What is Azure Databricks?
- Azure Databricks is the fruit of a partnership between Microsoft and Apache Spark powerhouse, Databricks.
- The service provides a cloud-based environment for data scientists, data engineers and business analysts to perform analysis quickly and interactively, build models and deploy workflows using Apache Spark
- It’s designed specifically for big data processing and data scientists can take advantage of built-in core API for core languages like SQL, Python, and Scala.
Why Azure Databricks?
- Connect to any datasource , on premises , cloud ( ADW, Azure Data Lake ) etc..
- Integrate with Git and get versioning capabilities
- Share notebooks and work with peers in multiple languages (R, Python, SQL and Scala) and libraries of choice. Real-time coauthoring, commenting, and automated versioning simplify collaboration while staying in control.

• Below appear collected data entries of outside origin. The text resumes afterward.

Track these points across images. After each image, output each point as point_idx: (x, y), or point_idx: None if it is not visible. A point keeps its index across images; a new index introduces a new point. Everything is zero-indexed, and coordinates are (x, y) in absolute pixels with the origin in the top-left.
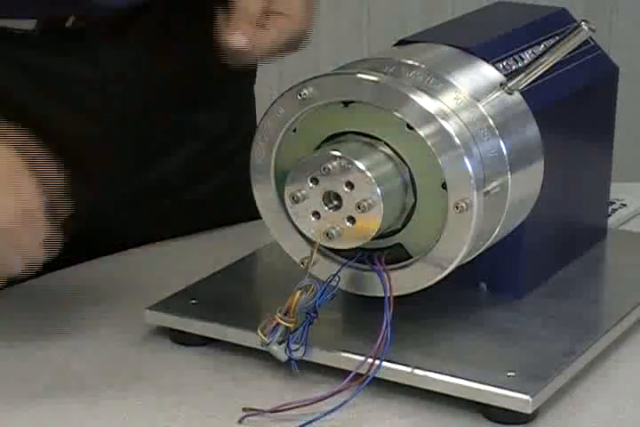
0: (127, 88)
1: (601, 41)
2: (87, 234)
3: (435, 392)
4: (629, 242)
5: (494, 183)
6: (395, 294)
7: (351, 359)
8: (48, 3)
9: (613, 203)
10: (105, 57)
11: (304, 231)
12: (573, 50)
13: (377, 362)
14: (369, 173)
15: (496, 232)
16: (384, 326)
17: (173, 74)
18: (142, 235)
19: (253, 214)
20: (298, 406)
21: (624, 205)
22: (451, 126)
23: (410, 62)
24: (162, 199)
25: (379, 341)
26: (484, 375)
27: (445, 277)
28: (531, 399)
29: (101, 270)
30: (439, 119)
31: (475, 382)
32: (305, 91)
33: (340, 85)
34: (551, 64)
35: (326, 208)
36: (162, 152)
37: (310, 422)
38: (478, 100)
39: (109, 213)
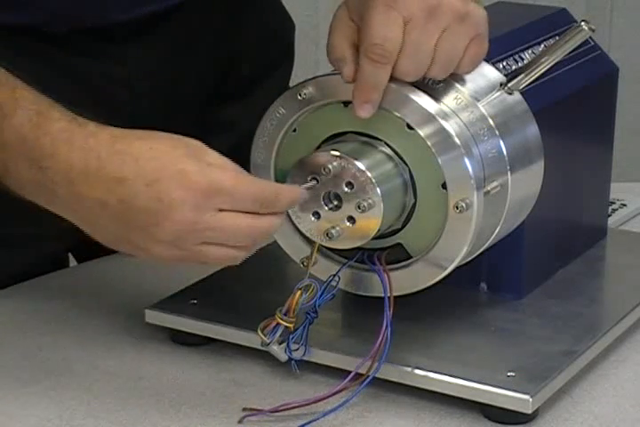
0: (155, 86)
1: (601, 41)
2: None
3: (435, 392)
4: (629, 242)
5: (494, 183)
6: (395, 294)
7: (351, 359)
8: (67, 15)
9: (613, 203)
10: (133, 55)
11: (304, 231)
12: (573, 50)
13: (377, 362)
14: (369, 173)
15: (496, 232)
16: (384, 326)
17: (202, 71)
18: None
19: None
20: (298, 406)
21: (624, 205)
22: (451, 126)
23: None
24: None
25: (379, 341)
26: (484, 375)
27: (445, 277)
28: (531, 399)
29: (101, 270)
30: (439, 119)
31: (475, 382)
32: (305, 91)
33: (340, 85)
34: (551, 64)
35: (326, 208)
36: None
37: (310, 422)
38: (478, 100)
39: None
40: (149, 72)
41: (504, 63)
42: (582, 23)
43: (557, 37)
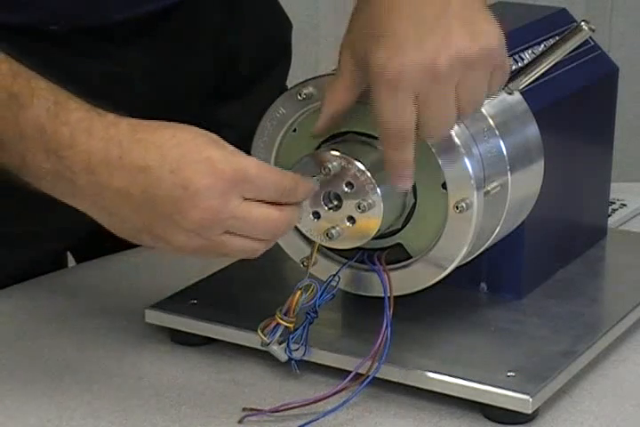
0: (155, 85)
1: (601, 41)
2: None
3: (435, 392)
4: (629, 242)
5: (494, 183)
6: (395, 294)
7: (351, 359)
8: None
9: (613, 203)
10: (132, 55)
11: (304, 231)
12: (573, 50)
13: (377, 362)
14: (369, 173)
15: (496, 232)
16: (384, 326)
17: (201, 71)
18: None
19: None
20: (298, 406)
21: (624, 205)
22: None
23: None
24: None
25: (379, 341)
26: (484, 375)
27: (445, 277)
28: (531, 399)
29: (101, 270)
30: None
31: (475, 382)
32: (305, 91)
33: None
34: (551, 64)
35: (326, 208)
36: None
37: (310, 422)
38: None
39: None
40: (149, 72)
41: None
42: (582, 23)
43: (557, 37)
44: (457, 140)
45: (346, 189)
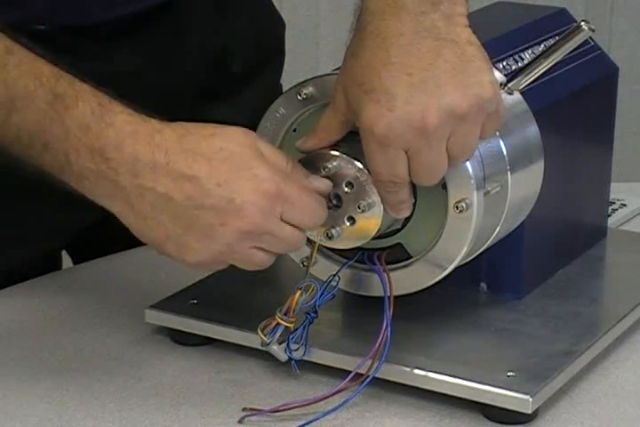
0: (144, 84)
1: (601, 41)
2: (88, 234)
3: (435, 392)
4: (629, 242)
5: (494, 183)
6: (395, 294)
7: (351, 359)
8: (51, 12)
9: (613, 203)
10: (119, 54)
11: None
12: (573, 50)
13: (377, 362)
14: (369, 173)
15: (496, 232)
16: (384, 326)
17: (189, 70)
18: None
19: None
20: (298, 406)
21: (624, 205)
22: None
23: None
24: None
25: (379, 341)
26: (484, 375)
27: (445, 277)
28: (531, 399)
29: (101, 270)
30: None
31: (475, 382)
32: (305, 91)
33: None
34: (551, 64)
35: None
36: None
37: (310, 422)
38: None
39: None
40: (137, 71)
41: (504, 63)
42: (582, 23)
43: (557, 37)
44: None
45: (346, 189)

- Quickly discover new insights with built-in interactive visualizations or any library like matplotlib or ggplot. Export results and notebooks in html or ipynb format, or build and share dashboards that always stay up to date.
- Schedule notebooks to automatically run Machine Learning and data pipelines at scale, and create multi-stage pipelines using notebooks workflows. Set up alerts and quickly access audit logs for easy monitoring and troubleshooting.